THE ART OF THE ENGINEER, by Ken Baynes and Francis Pugh (The Overlook Press/Viking, $60). DaVinci's sketches--of those marvelous flying contraptions, pulleys and levers--mark the transition from flat, lifeless medieval art to the depth and perspective of the real world. With the coming of the Industrial Revolution, mechanical drawings developed even further from the speculative doodlings of genius into meticulous instructions for assembling gleaming turbines and gossamer-winged flying machines. The Art of the Engineer celebrates that draftsmanship in 234 intricate drawings that seek not just to depict the industrial process but to direct and control it. Here are the earliest Boulton and Watt specifications for their cumbersome steam engines, rust and ochre views of steam locomotives, and the illustrated dreams of the first fliers and auto manufacturers.

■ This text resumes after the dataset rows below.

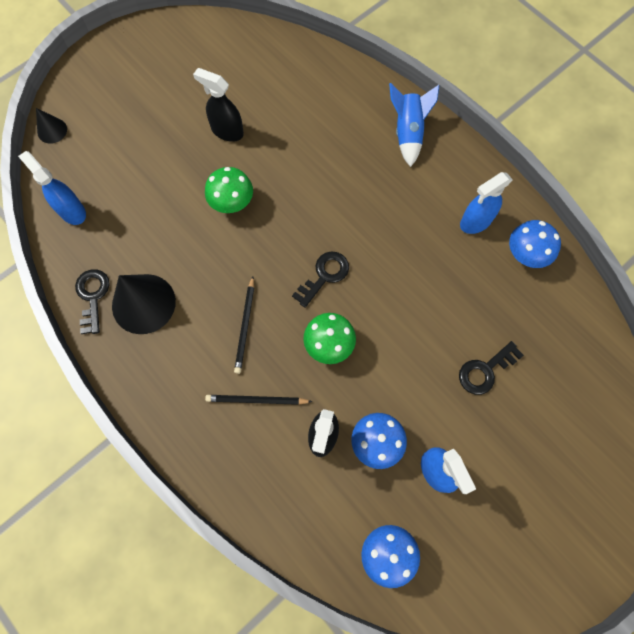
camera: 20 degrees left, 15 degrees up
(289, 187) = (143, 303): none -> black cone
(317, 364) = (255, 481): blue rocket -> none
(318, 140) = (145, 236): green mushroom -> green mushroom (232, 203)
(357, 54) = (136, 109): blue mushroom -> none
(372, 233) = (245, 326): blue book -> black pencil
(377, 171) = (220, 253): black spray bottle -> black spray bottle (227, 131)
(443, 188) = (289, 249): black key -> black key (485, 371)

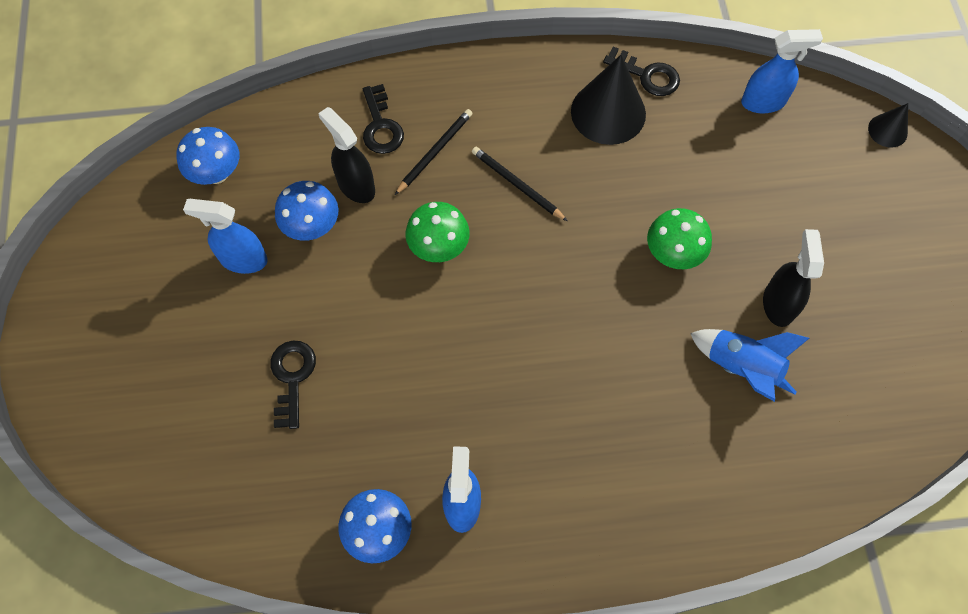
camera: 125 degrees right, 5 degrees down
(227, 131) = (778, 304): black spray bottle -> black spray bottle turned 60 degrees counterclockwise
(324, 275) = (517, 291): black key -> black key (381, 126)
(408, 132) = (642, 517): blue rocket -> blue rocket (741, 368)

EARLY SCIENTIFIC INSTRUMENTS, by Nigel Hawkes (Abbeville, $29.95). "The true end of knowledge is not the pleasure of the mind but a line and race of inventions that may in some degree subdue and overcome the necessities and miseries of humanity." The sentiment thus expressed by Roger Bacon lives in the 73 instruments of scientific investigation examined here in close, colorful detail. They are the instruments that brought us understanding of the heavens, control of electricity, light in the darkness: among them are the 1767 microscope of J.B. Priestley, father of modern chemistry, and a crude early microphone made in 1878 by David Hughes. The full-page photographs are somewhat haphazardly arranged by the type or function of the instruments, but Hawkes carefully describes the function and history of each. For the tinkerer with some knowledge of the history of science, this book will provide many happy hours of revery.